TheSQLGuru commented 1 year ago

HUH, it seems that I can install Win 11 Driver Kit. And if your stuff requires kernel mode debugging a quick review makes me think I might need my old XPS laptop to connect to and debug my X17 R1. Will I need to do that, or can I debug the AlienFX stuff all within my X17? That would obviously be preferable.

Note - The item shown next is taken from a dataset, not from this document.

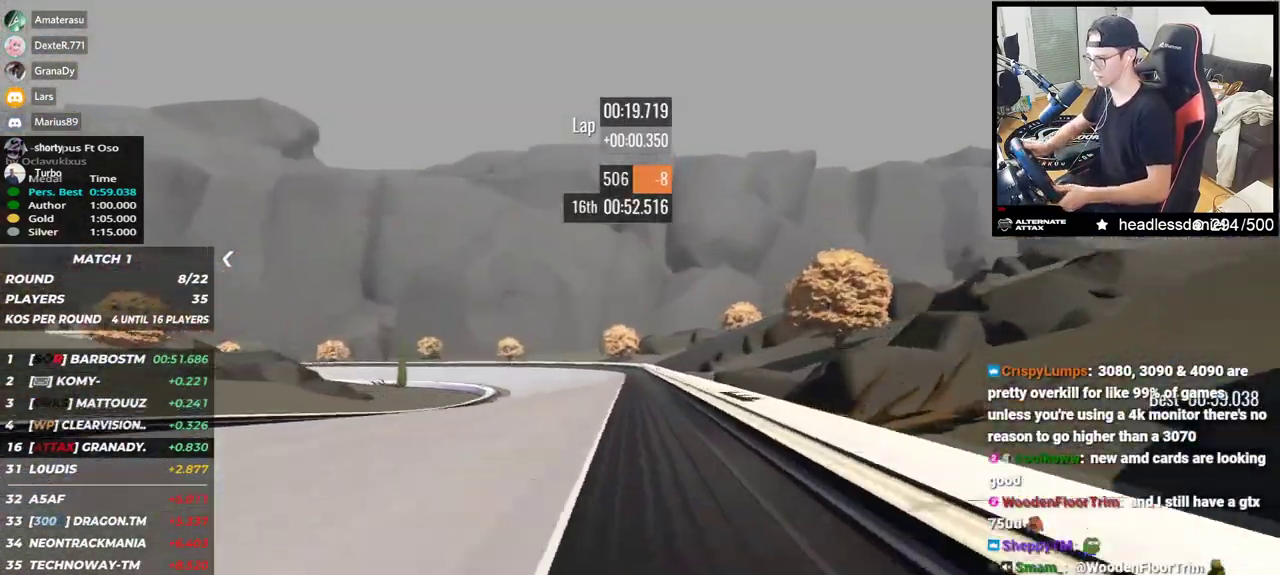
{"keys": ["left", "up"], "events": [[117, "up", "up"], [350, "up", "down"]]}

That tool you have is probably handy. When I was poking around with RWE I was able to find a lot of code sections that looked pretty hairy to sort out.

What is "EC"?

I'm not surprised you can notice different development teams. I have come across that at many clients over the years too. I hope the X17 stuff is NOT done by the DUMB @SS crew!! LOL

I have a crazy-busy week (or few) coming up, so probably I won't be able to try to get my dev environment configured to build/debug through your code. Well, unless I spend time doing that when I should be doing other stuff! ;-P

T-Troll commented 1 year ago

And if your stuff requires kernel mode debugging

No, you don't need kernel debugging until you don't alter driver (hwacc.sys). BTW, both hwacc and KDL sources only available at 6.x.x.x - antivirus become crazy about KDL, so i drop it from current project.

That tool you have is probably handy.

It's handy for WMI mapping reveal. Dump + brain is enough to understand how it really works.

What is "EC"?

Embedded controller. See BIOS dump, as well as "EC" button in RWE. It's a storage of hardware data variables.

I hope the X17 stuff is NOT done by the DUMB

It's interesting... No, it's 2nd team (they like function calls instead of just change data). But seems like Dell know about me - they try some obfuscation in method calls, so it's harder to understand what it really changes.

I have a crazy-busy week

Well... Me too, i even into the middle of relocation to different country (or maybe not, i like my current). Good luck and feel free to ask questions!